Activity: Exactly retype the lines from the top of the data through the line containing "left shoulder: (1142, 585)", leaving out every picture.

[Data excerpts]

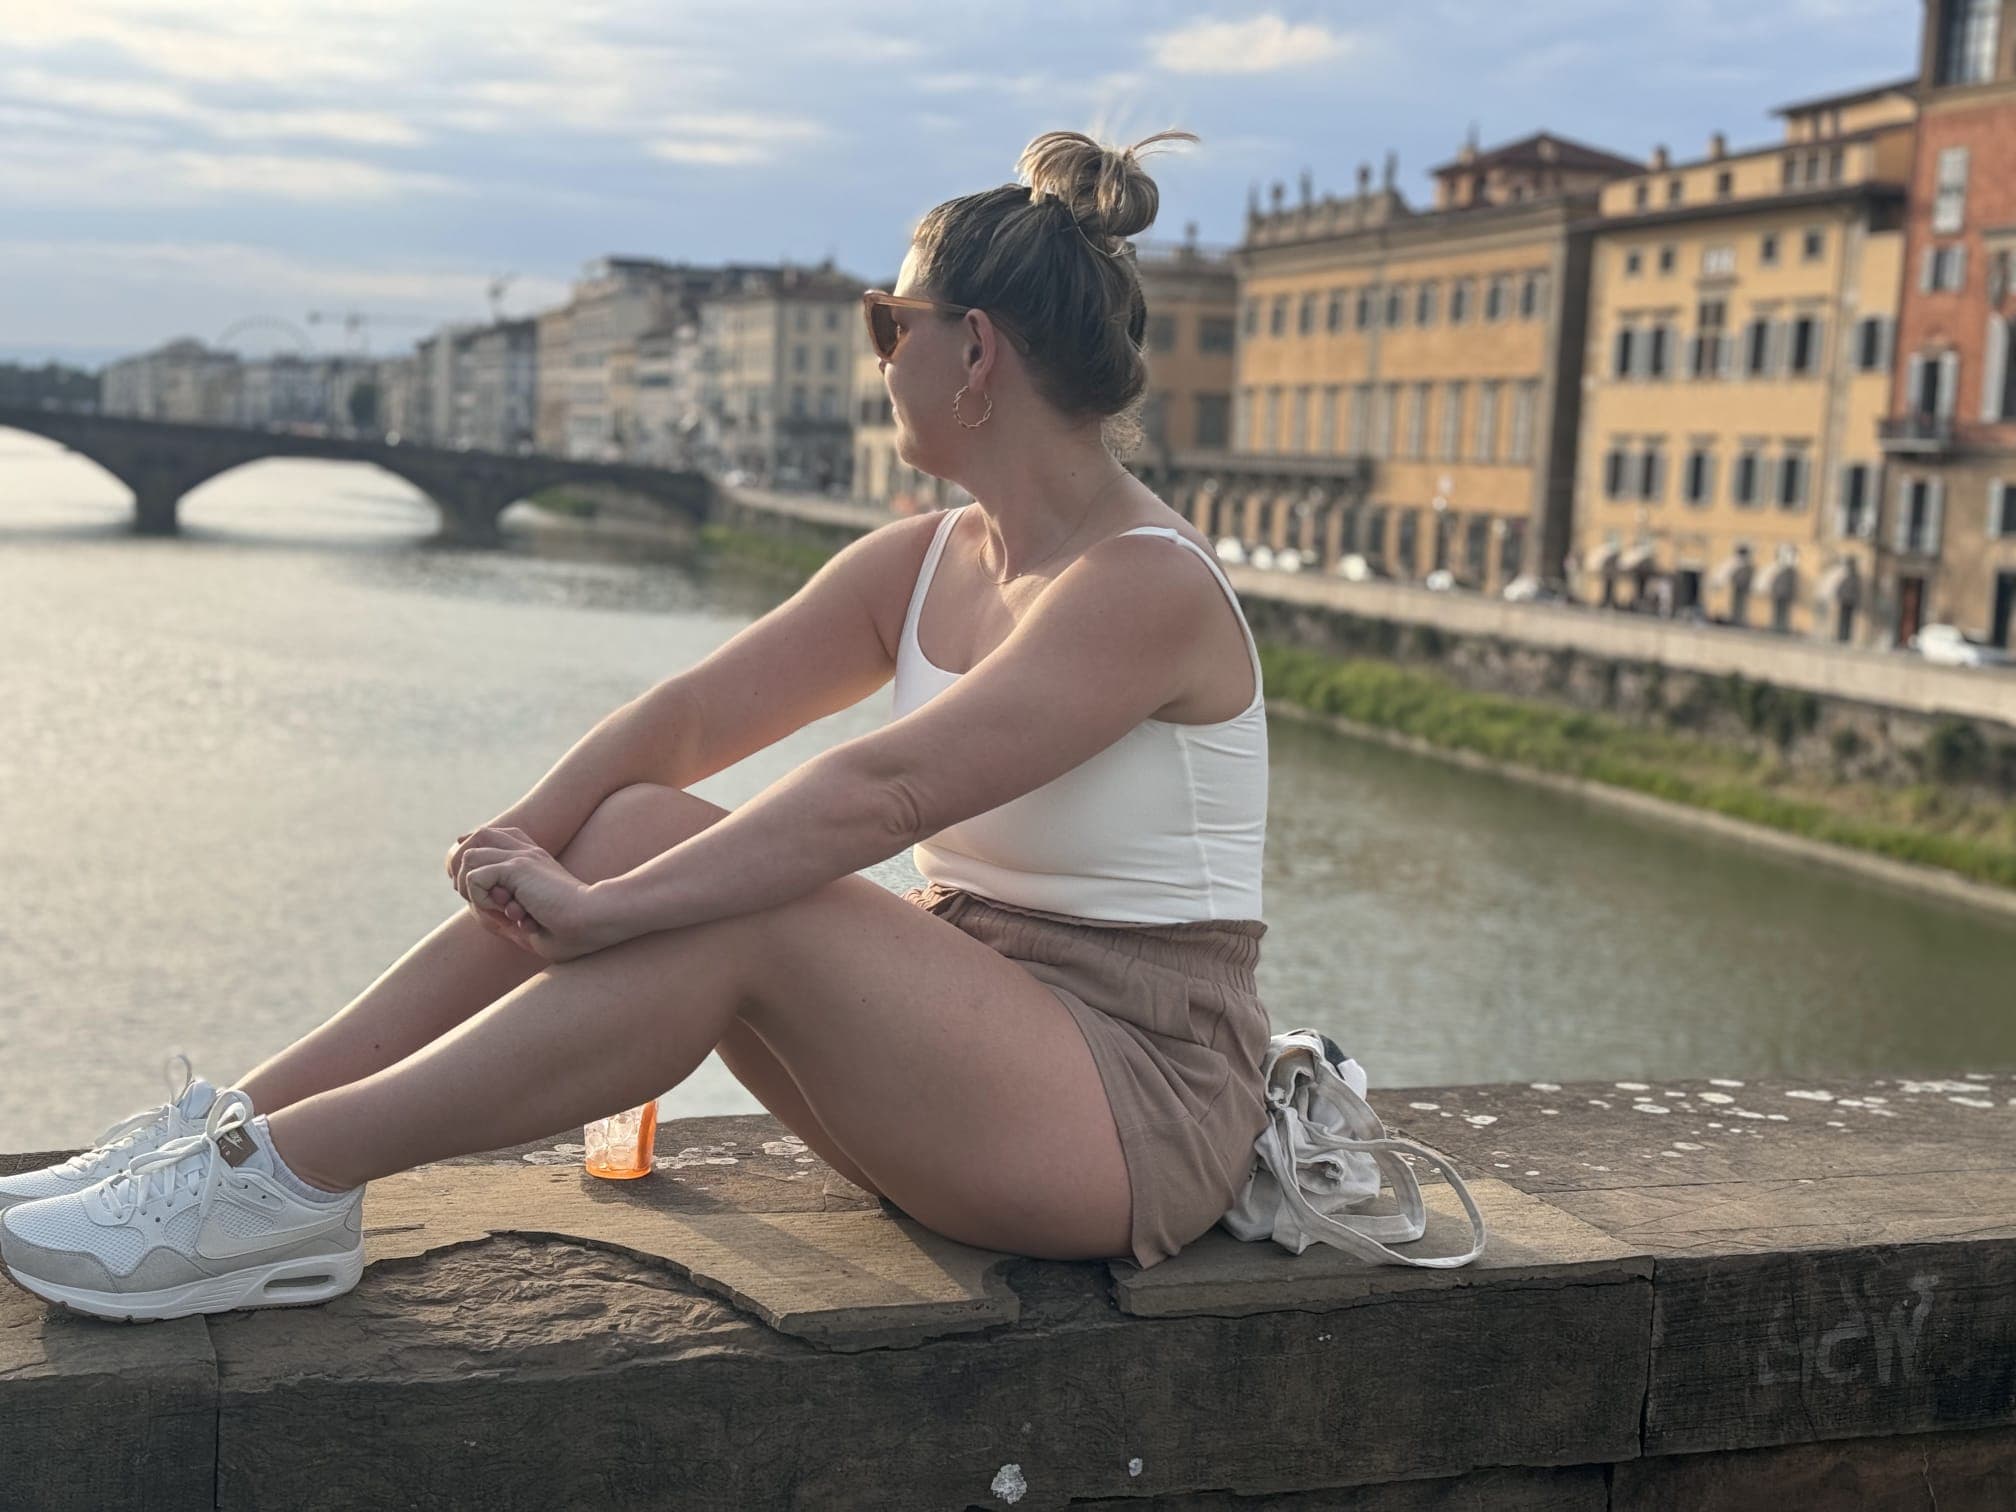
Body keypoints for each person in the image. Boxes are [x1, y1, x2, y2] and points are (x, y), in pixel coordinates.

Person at [0, 127, 1273, 1323]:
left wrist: (606, 914)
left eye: (890, 323)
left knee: (731, 896)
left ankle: (287, 1181)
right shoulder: (931, 558)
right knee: (633, 824)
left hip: (1136, 1110)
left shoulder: (1142, 585)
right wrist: (527, 839)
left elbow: (878, 795)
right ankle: (228, 1134)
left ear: (976, 350)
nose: (879, 355)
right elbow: (689, 715)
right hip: (966, 1059)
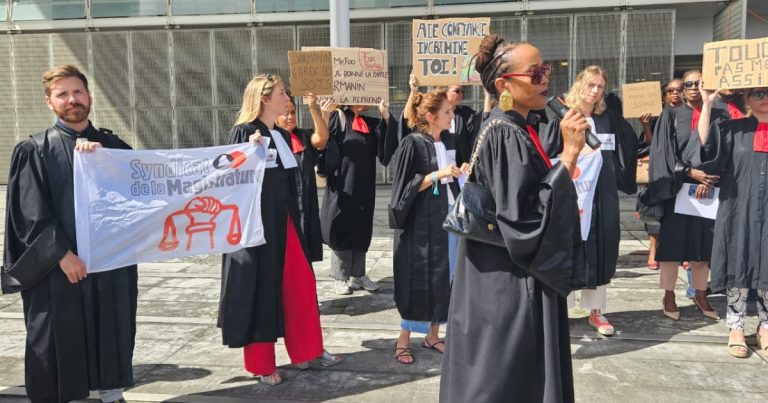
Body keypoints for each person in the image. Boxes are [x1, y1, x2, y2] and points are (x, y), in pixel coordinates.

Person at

Written answer:
Body keypoints for each person in the image. Boxes are [x1, y1, x2, y2] and points are (x, y), in pixel coordinates.

Person at [0, 127, 1273, 1323]:
left wrist: (606, 914)
left eye: (890, 323)
left knee: (731, 896)
left ankle: (287, 1181)
right shoulder: (931, 558)
right knee: (633, 824)
left hip: (1136, 1110)
left shoulder: (1142, 585)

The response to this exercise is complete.